Я заторопился, рассчитывая выйти на дорогу или к одному из летних домиков на берегу озера; мне хотелось поскорее покинуть лес. Но куда бы я ни шел, минут через десять вновь и вновь возвращался к валуну в форме гроба. Камень был приметным — рядом с ним стояла сосна с прибитой табличкой, потемневшей от времени и дождей: «КУДА УГОДНО», а почва вокруг была вытоптана. Очевидно, здесь недавно разбивали лагерь. В черном кострище валялось несколько обуглившихся ветвей. Кто-то построил между двумя большими камнями навес — наверное, дети. Камни были примерно одного размера и стояли под углом друг к другу, так что положить между ними кусок фанеры не представляло сложности. Со стороны кострища к укрытию подтащили бревно. На нем могли сидеть люди, и одновременно оно служило барьером: нужно было перелезть через него, чтобы проникнуть под навес.
Я стоял у потухшего кострища и собирался с мыслями. От дальнего конца стоянки в лес уходили две тропки. Большой разницы между ними не было — два узких прохода в кустах, и ни единой подсказки, в какие места они ведут.
— Куда ты собираешься идти? — раздался слева от меня веселый девичий голос.
Я подпрыгнул, отскочил на полшага в сторону, оглянулся. Из укрытия между камнями выглядывала девочка, опираясь руками о бревно. Я не заметил ее раньше, мне помешала тень от фанеры. Черноволосая, немного старше меня — лет шестнадцати — и, как мне показалась, красивая. Точнее сказать я не мог, потому что она была в черной с блестками маске, украшенной по бокам пучками страусиных перьев. Сразу за девочкой, скрытый полумраком, сидел мальчик. Верхнюю половину его лица закрывала гладкая пластиковая маска цвета молока.
— Я ищу дорогу назад, — ответил я.
— Куда назад? — спросила девочка.
Мальчик, стоящий позади нее на коленях, медленно перевел взгляд на ее отставленный зад в потертых джинсах. Она, осознанно или нет, слегка водила бедрами из стороны в сторону.
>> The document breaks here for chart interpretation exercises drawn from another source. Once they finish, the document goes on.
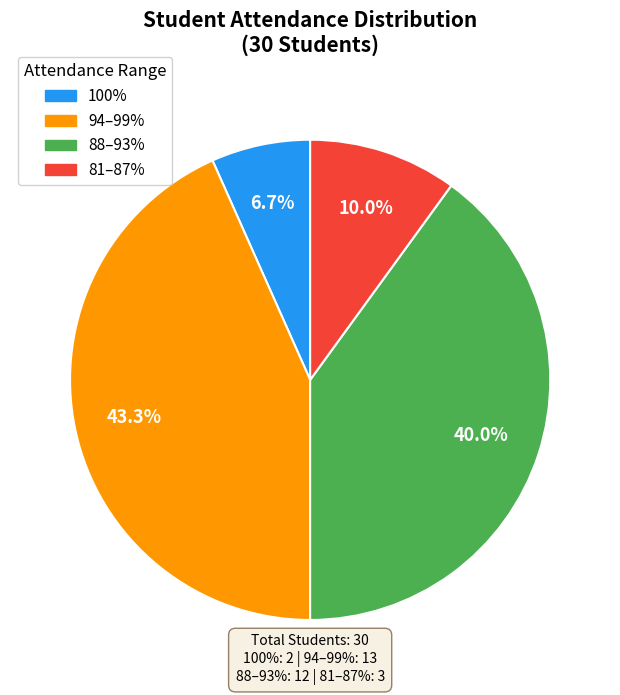

Does any single category account for the majority?

No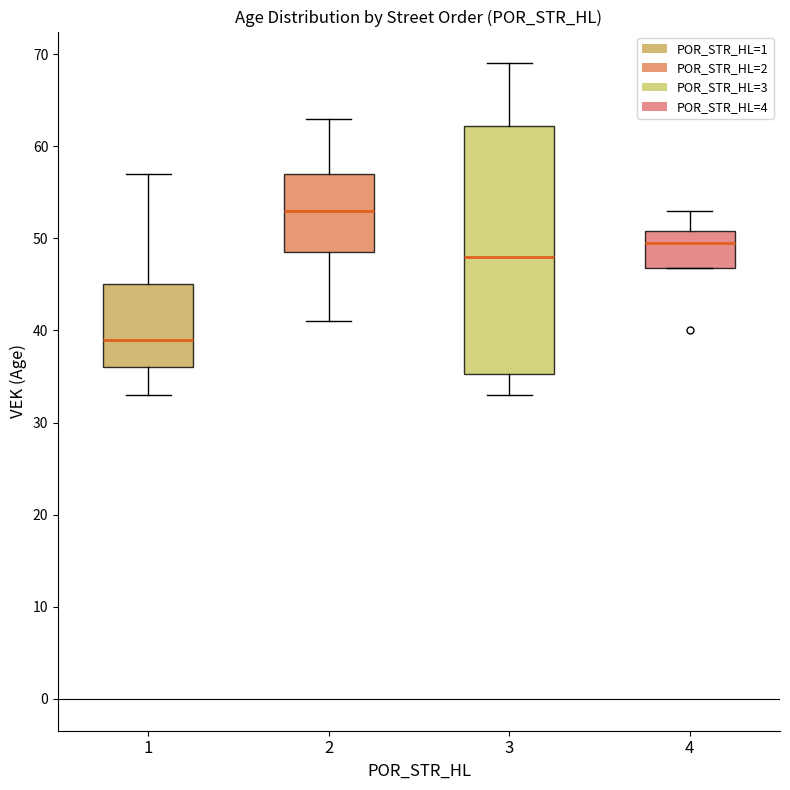

Reading left to right, read every box against the y-axis: the position of its median line, the range the box covers, and the ends of its whiskers. The values are not printed on the chart, so give them approximately, as read against the axis.

1: median 39, box 36 to 45, whiskers 33 to 57
2: median 53, box 49 to 57, whiskers 41 to 63
3: median 48, box 35 to 62, whiskers 33 to 69
4: median 50, box 47 to 51, whiskers 47 to 53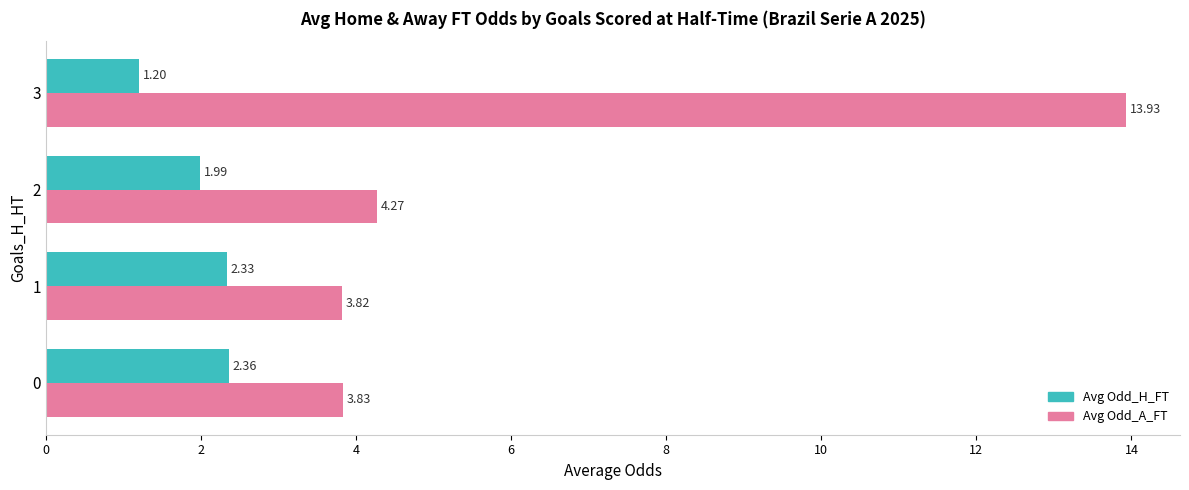

At which category is the sum across all series the highest?

3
— Здесь неподалеку наш летний домик. Только я не знаю, какая тропа туда ведет.
— Можешь пойти тем же путем, каким пришел сюда, — посоветовала она, но с озорными нотками в голосе — словно знала, что я боюсь той тропы.
— Нет, туда мне идти не хочется, — промямлил я.
— А зачем ты вообще сюда шел? — спросил мальчик.
— Мама послала меня набрать дров.
— Это что, начало волшебной сказки? — фыркнул он. Девочка бросила на него неодобрительный взгляд, который он проигнорировал. — Причем плохой сказки. Родители больше не могут прокормить своего ребенка и отсылают его прочь, чтобы он заблудился в лесу. В итоге его съедает на ужин ведьма. Варит из него похлебку. Надеюсь, эта сказка не про тебя.
— Хочешь поиграть с нами? — спросила девочка и показала мне колоду карт.